Word for word, repeat every entry that appears below.

Segment Open

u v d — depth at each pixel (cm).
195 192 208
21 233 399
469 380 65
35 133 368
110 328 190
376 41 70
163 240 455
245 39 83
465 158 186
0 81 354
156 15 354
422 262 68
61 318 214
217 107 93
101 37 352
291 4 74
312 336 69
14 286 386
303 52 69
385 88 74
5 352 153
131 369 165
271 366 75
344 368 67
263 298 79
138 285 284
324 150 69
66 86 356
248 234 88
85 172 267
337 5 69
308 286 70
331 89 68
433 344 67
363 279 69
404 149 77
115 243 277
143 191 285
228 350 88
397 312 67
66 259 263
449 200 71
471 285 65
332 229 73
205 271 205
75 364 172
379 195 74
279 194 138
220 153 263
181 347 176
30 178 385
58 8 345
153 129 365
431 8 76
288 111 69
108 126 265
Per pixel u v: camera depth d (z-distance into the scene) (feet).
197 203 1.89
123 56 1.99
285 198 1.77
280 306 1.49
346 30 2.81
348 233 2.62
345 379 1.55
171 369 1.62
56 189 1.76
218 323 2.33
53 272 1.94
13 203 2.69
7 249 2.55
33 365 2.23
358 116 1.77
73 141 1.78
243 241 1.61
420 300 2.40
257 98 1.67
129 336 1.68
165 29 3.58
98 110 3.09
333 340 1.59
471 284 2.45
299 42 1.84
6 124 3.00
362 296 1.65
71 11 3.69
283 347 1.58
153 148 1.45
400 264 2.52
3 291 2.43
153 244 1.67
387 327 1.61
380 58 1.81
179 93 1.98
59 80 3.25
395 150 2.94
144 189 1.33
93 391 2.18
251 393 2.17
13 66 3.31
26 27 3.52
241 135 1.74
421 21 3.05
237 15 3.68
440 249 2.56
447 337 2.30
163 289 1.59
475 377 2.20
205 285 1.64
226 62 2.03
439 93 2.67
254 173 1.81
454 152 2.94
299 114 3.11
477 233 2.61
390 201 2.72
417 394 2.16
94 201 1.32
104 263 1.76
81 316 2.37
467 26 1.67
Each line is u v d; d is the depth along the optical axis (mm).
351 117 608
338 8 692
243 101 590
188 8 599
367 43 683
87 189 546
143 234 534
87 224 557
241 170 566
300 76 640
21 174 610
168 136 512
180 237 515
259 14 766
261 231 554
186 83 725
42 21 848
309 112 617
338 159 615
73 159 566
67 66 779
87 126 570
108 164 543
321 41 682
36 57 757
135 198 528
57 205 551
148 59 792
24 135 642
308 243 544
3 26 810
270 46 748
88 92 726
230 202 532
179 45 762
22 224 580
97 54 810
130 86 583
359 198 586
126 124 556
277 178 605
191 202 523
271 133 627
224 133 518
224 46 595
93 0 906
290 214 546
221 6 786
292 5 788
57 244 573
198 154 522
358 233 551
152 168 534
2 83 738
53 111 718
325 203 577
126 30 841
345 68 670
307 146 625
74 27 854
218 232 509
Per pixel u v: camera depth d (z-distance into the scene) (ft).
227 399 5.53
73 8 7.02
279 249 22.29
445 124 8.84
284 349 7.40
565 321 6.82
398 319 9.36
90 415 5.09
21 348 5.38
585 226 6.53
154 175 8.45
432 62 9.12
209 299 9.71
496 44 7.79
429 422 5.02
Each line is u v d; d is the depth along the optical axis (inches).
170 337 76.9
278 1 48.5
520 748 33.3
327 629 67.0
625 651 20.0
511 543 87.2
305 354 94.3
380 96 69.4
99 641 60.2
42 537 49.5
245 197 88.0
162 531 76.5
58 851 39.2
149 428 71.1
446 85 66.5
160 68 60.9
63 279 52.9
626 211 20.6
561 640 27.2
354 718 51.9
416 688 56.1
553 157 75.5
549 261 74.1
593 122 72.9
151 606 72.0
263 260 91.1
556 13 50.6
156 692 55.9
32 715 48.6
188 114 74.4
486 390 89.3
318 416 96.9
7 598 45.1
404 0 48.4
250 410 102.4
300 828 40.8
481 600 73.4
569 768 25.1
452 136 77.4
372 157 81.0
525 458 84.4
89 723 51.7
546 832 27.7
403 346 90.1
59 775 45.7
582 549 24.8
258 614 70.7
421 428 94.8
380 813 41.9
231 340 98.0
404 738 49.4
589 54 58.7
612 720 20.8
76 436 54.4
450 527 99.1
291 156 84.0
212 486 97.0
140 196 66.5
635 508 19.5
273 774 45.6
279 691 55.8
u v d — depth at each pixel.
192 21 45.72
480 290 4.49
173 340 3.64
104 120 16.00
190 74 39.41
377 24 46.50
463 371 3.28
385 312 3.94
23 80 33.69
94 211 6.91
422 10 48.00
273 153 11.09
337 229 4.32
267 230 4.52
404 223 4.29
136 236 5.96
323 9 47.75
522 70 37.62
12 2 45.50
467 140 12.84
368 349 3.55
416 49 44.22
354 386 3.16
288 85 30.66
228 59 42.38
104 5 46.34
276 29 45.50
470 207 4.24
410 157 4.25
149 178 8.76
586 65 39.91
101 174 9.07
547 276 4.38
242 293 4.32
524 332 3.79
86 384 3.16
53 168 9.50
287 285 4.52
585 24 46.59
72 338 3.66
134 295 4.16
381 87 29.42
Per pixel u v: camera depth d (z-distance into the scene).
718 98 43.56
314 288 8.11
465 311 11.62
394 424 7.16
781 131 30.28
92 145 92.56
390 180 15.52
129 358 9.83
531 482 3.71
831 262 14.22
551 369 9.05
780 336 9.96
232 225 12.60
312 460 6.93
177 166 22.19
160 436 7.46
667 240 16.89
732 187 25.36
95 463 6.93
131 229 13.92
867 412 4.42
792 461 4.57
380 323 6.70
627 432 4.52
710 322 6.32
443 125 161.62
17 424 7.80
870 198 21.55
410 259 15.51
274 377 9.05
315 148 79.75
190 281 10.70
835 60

Segment Closed

*The completed task:*
u v d — depth at each pixel (cm).
195 192 208
21 233 399
469 380 65
35 133 368
110 328 190
376 41 70
163 240 455
245 39 83
465 158 186
0 81 354
156 15 354
422 262 68
61 318 214
217 107 93
101 37 352
291 4 74
312 336 69
14 286 386
303 52 69
385 88 74
5 352 153
131 369 165
271 366 75
344 368 67
263 298 79
138 285 284
324 150 69
66 86 356
248 234 88
85 172 267
337 5 69
308 286 70
331 89 68
433 344 67
363 279 69
404 149 77
115 243 277
143 191 285
228 350 88
397 312 67
66 259 263
449 200 71
471 285 65
332 229 73
205 271 205
75 364 172
379 195 74
279 194 138
220 153 263
181 347 176
30 178 385
58 8 345
153 129 365
431 8 76
288 111 69
108 126 265
Per pixel u v: camera depth d (z-distance into the scene) (feet).
197 203 1.89
123 56 1.99
285 198 1.77
280 306 1.49
346 30 2.81
348 233 2.62
345 379 1.55
171 369 1.62
56 189 1.76
218 323 2.33
53 272 1.94
13 203 2.69
7 249 2.55
33 365 2.23
358 116 1.77
73 141 1.78
243 241 1.61
420 300 2.40
257 98 1.67
129 336 1.68
165 29 3.58
98 110 3.09
333 340 1.59
471 284 2.45
299 42 1.84
6 124 3.00
362 296 1.65
71 11 3.69
283 347 1.58
153 148 1.45
400 264 2.52
3 291 2.43
153 244 1.67
387 327 1.61
380 58 1.81
179 93 1.98
59 80 3.25
395 150 2.94
144 189 1.33
93 391 2.18
251 393 2.17
13 66 3.31
26 27 3.52
241 135 1.74
421 21 3.05
237 15 3.68
440 249 2.56
447 337 2.30
163 289 1.59
475 377 2.20
205 285 1.64
226 62 2.03
439 93 2.67
254 173 1.81
454 152 2.94
299 114 3.11
477 233 2.61
390 201 2.72
417 394 2.16
94 201 1.32
104 263 1.76
81 316 2.37
467 26 1.67
Each line is u v d; d is the depth along the optical axis (mm).
351 117 608
338 8 692
243 101 590
188 8 599
367 43 683
87 189 546
143 234 534
87 224 557
241 170 566
300 76 640
21 174 610
168 136 512
180 237 515
259 14 766
261 231 554
186 83 725
42 21 848
309 112 617
338 159 615
73 159 566
67 66 779
87 126 570
108 164 543
321 41 682
36 57 757
135 198 528
57 205 551
148 59 792
24 135 642
308 243 544
3 26 810
270 46 748
88 92 726
230 202 532
179 45 762
22 224 580
97 54 810
130 86 583
359 198 586
126 124 556
277 178 605
191 202 523
271 133 627
224 133 518
224 46 595
93 0 906
290 214 546
221 6 786
292 5 788
57 244 573
198 154 522
358 233 551
152 168 534
2 83 738
53 111 718
325 203 577
126 30 841
345 68 670
307 146 625
74 27 854
218 232 509
Per pixel u v: camera depth d (z-distance into the scene) (ft).
227 399 5.53
73 8 7.02
279 249 22.29
445 124 8.84
284 349 7.40
565 321 6.82
398 319 9.36
90 415 5.09
21 348 5.38
585 226 6.53
154 175 8.45
432 62 9.12
209 299 9.71
496 44 7.79
429 422 5.02
Each line is u v d; d is the depth along the optical axis (inches).
170 337 76.9
278 1 48.5
520 748 33.3
327 629 67.0
625 651 20.0
511 543 87.2
305 354 94.3
380 96 69.4
99 641 60.2
42 537 49.5
245 197 88.0
162 531 76.5
58 851 39.2
149 428 71.1
446 85 66.5
160 68 60.9
63 279 52.9
626 211 20.6
561 640 27.2
354 718 51.9
416 688 56.1
553 157 75.5
549 261 74.1
593 122 72.9
151 606 72.0
263 260 91.1
556 13 50.6
156 692 55.9
32 715 48.6
188 114 74.4
486 390 89.3
318 416 96.9
7 598 45.1
404 0 48.4
250 410 102.4
300 828 40.8
481 600 73.4
569 768 25.1
452 136 77.4
372 157 81.0
525 458 84.4
89 723 51.7
546 832 27.7
403 346 90.1
59 775 45.7
582 549 24.8
258 614 70.7
421 428 94.8
380 813 41.9
231 340 98.0
404 738 49.4
589 54 58.7
612 720 20.8
76 436 54.4
450 527 99.1
291 156 84.0
212 486 97.0
140 196 66.5
635 508 19.5
273 774 45.6
279 691 55.8
u v d — depth at each pixel.
192 21 45.72
480 290 4.49
173 340 3.64
104 120 16.00
190 74 39.41
377 24 46.50
463 371 3.28
385 312 3.94
23 80 33.69
94 211 6.91
422 10 48.00
273 153 11.09
337 229 4.32
267 230 4.52
404 223 4.29
136 236 5.96
323 9 47.75
522 70 37.62
12 2 45.50
467 140 12.84
368 349 3.55
416 49 44.22
354 386 3.16
288 85 30.66
228 59 42.38
104 5 46.34
276 29 45.50
470 207 4.24
410 157 4.25
149 178 8.76
586 65 39.91
101 174 9.07
547 276 4.38
242 293 4.32
524 332 3.79
86 384 3.16
53 168 9.50
287 285 4.52
585 24 46.59
72 338 3.66
134 295 4.16
381 87 29.42
Per pixel u v: camera depth d (z-distance into the scene).
718 98 43.56
314 288 8.11
465 311 11.62
394 424 7.16
781 131 30.28
92 145 92.56
390 180 15.52
129 358 9.83
531 482 3.71
831 262 14.22
551 369 9.05
780 336 9.96
232 225 12.60
312 460 6.93
177 166 22.19
160 436 7.46
667 240 16.89
732 187 25.36
95 463 6.93
131 229 13.92
867 412 4.42
792 461 4.57
380 323 6.70
627 432 4.52
710 322 6.32
443 125 161.62
17 424 7.80
870 198 21.55
410 259 15.51
274 377 9.05
315 148 79.75
190 281 10.70
835 60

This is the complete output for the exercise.